━━ TASK INPUT

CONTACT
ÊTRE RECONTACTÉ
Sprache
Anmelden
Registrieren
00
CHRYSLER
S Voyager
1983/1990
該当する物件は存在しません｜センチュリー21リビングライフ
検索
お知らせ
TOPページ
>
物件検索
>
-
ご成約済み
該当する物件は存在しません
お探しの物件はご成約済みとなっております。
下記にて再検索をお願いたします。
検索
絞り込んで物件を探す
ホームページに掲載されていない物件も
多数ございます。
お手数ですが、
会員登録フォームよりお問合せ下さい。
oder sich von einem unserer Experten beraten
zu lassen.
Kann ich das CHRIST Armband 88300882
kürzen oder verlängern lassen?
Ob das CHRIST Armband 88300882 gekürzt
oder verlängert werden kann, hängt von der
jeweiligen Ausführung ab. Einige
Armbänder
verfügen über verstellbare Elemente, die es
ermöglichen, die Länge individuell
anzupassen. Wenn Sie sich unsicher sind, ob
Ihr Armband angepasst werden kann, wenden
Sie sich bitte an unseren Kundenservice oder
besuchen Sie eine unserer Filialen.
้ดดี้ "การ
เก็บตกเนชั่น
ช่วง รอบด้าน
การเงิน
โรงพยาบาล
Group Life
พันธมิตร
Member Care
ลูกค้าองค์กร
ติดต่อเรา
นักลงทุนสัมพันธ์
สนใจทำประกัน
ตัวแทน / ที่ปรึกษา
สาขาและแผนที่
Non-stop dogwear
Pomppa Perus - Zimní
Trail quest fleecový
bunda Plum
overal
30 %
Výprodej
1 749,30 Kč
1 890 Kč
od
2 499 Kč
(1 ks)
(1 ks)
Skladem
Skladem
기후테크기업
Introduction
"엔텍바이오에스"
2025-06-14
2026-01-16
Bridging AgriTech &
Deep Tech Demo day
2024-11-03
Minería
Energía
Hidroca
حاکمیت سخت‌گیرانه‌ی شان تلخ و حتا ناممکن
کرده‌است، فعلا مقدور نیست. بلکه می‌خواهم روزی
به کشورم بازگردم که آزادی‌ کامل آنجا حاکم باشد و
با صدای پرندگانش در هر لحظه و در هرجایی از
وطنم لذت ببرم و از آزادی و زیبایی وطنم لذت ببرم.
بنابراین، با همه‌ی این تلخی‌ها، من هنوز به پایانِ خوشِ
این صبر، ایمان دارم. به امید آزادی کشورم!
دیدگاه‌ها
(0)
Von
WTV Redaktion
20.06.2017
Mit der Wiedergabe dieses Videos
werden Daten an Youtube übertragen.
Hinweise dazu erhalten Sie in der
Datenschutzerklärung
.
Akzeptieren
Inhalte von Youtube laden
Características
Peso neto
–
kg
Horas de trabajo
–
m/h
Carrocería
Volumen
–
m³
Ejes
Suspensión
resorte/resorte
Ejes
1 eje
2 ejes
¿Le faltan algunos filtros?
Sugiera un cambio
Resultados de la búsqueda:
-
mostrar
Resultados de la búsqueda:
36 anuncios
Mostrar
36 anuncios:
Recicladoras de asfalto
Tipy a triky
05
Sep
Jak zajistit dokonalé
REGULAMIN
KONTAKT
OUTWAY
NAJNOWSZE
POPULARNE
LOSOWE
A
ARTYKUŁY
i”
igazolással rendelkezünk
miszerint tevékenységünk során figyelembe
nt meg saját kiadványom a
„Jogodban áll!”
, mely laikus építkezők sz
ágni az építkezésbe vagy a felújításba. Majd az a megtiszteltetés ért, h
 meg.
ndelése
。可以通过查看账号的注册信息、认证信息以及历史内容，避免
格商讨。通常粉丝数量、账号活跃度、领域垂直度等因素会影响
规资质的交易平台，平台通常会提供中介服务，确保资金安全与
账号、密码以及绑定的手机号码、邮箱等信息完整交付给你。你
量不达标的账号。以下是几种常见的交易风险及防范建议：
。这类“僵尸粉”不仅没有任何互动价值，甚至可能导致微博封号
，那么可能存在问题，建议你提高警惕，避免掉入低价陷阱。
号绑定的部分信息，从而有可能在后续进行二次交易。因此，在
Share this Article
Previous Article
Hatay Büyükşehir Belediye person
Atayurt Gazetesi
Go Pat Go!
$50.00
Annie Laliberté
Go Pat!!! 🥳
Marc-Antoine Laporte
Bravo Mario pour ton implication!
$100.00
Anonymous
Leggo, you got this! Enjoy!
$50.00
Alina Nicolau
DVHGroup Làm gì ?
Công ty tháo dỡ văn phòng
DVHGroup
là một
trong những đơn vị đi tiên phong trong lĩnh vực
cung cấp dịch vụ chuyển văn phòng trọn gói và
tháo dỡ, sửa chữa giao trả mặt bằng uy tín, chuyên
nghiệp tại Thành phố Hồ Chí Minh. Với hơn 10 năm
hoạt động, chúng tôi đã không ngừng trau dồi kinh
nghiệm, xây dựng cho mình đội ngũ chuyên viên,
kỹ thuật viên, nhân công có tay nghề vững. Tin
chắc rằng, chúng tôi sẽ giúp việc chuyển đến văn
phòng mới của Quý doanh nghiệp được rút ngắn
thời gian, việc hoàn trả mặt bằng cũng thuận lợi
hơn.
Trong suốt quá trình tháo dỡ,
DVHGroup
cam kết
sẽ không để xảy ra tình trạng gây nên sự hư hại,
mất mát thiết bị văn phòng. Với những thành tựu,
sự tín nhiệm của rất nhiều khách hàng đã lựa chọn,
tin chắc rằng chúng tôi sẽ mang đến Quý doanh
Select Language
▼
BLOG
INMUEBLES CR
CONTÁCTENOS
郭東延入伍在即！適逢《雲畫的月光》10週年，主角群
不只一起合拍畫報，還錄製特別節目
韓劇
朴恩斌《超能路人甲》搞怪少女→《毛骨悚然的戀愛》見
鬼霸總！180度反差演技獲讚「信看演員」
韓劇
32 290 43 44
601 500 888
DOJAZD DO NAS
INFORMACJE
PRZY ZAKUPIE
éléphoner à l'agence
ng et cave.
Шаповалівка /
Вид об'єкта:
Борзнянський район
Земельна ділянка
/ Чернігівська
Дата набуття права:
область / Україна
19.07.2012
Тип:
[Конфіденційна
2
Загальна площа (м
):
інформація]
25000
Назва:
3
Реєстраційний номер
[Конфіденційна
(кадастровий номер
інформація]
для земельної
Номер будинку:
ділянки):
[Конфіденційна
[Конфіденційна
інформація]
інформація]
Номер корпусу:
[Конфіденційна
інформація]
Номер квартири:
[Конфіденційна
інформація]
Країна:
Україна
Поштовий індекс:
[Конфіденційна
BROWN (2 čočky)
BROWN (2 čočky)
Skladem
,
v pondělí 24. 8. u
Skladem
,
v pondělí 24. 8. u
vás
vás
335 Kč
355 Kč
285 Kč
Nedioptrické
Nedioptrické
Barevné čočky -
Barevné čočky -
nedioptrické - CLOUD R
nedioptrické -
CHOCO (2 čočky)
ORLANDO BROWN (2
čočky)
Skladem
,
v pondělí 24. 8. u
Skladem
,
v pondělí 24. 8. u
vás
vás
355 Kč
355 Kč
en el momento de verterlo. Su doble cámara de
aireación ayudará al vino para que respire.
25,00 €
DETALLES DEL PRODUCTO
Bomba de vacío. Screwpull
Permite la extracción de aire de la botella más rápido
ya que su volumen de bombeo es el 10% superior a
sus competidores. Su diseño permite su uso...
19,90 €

━━━━

◆ REQUEST: Checking the data above line by line, please work out how many lines include "Armband", and reply with the number only.

◆ ANSWER BELOW: 3